==== 本文抜粋

前項では、判断力が低下した親の財産管理を「成年後見制度」を使って行う方法を紹介しました。しかし、子が親の後見人になろうと思っても、家庭裁判所が選んでくれないケースが増えています。家族による横領事件が多発したためで、たとえ子が選ばれても、特に財産の多い親の場合は不正を監視する後見監督人がつくことが多いです。士業の後見人や後見監督人がつくと、親本人の財産から月々2〜3万円くらいの報酬を支払うことになります。

また、老人ホーム入居資金のためにと、親の不動産を処分して現金化しようと検討しても、家庭裁判所が認めないケースもあります。

そんななか、最近増えてきているのが「家族信託」を活用して、親の財産を管理する方法です。

結論

「家族信託」で親の財産管理をできる

信託とは、委託者が信頼できる人(受託者)に対してお金や土地、建物などの財産を移転するものです。受託者は委託者が設定した信託目的に従って受益者のためにその財産の管理・処分などを行います。委託者と受託者が契約書を交わせば契約が成立し、家庭裁判所などでの手続きは不要です。誰かに月々の報酬を支払う必要もありません。

解説

手続き簡単、報酬も発生しないが……

親の所有する賃貸アパートを信託契約により子に名義変更した事例です。

========
==== データ抜粋

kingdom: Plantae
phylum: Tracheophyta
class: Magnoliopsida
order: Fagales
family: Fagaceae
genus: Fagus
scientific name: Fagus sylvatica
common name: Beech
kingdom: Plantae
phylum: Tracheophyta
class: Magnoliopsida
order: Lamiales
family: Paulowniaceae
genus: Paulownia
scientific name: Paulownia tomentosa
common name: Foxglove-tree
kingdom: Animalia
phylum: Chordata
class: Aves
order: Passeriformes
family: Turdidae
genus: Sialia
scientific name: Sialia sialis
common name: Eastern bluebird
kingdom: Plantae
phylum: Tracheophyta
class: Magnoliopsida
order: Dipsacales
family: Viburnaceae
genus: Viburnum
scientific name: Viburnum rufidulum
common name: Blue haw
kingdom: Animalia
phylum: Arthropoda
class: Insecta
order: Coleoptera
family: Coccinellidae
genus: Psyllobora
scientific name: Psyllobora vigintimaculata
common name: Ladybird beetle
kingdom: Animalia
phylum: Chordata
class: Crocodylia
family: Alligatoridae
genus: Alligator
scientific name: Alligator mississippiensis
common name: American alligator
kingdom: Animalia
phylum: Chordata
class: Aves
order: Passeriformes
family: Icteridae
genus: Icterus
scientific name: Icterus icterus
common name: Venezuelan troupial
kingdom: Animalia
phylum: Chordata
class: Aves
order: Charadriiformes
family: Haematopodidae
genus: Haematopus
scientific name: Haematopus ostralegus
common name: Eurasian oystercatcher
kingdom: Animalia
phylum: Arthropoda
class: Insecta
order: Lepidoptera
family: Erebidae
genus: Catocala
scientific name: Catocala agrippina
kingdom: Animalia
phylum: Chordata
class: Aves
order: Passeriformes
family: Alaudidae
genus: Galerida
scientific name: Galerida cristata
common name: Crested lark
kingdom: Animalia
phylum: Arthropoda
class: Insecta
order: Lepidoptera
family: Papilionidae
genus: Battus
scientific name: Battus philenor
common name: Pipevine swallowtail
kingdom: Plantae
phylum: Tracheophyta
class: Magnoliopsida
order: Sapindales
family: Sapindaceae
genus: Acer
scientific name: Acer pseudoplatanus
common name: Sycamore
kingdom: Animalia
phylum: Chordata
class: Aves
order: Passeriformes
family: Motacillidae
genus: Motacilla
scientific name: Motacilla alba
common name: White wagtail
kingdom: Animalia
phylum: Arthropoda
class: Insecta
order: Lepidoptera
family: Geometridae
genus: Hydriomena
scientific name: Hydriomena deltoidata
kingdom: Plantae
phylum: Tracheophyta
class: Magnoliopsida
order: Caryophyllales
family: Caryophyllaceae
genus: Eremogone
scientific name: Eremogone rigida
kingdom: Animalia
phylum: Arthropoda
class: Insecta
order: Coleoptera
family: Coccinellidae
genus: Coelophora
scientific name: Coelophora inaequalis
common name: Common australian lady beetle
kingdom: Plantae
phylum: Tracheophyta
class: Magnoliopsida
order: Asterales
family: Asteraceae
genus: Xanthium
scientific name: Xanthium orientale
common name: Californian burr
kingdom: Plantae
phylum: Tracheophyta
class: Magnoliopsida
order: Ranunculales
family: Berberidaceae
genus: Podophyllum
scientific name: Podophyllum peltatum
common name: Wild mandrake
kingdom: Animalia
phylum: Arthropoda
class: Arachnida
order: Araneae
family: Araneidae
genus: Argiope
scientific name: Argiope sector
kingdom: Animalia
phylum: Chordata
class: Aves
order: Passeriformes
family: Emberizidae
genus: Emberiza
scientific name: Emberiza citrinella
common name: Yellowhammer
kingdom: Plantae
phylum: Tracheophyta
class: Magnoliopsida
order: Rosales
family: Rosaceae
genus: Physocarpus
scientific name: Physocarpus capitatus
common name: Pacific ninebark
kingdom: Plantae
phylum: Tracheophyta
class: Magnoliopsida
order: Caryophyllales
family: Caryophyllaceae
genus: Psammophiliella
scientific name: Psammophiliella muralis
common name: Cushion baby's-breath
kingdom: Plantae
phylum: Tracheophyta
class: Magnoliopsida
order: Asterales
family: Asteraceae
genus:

========

# [ねらい]
家族信託についての文章のうち、「また、老人ホーム入居資金のた」から「酬を支払う必要もありません。」までの部分を、一字一句変えずに書き写してもらえますか?

# [解答]
また、老人ホーム入居資金のためにと、親の不動産を処分して現金化しようと検討しても、家庭裁判所が認めないケースもあります。

そんななか、最近増えてきているのが「家族信託」を活用して、親の財産を管理する方法です。

結論

「家族信託」で親の財産管理をできる

信託とは、委託者が信頼できる人(受託者)に対してお金や土地、建物などの財産を移転するものです。受託者は委託者が設定した信託目的に従って受益者のためにその財産の管理・処分などを行います。委託者と受託者が契約書を交わせば契約が成立し、家庭裁判所などでの手続きは不要です。誰かに月々の報酬を支払う必要もありません。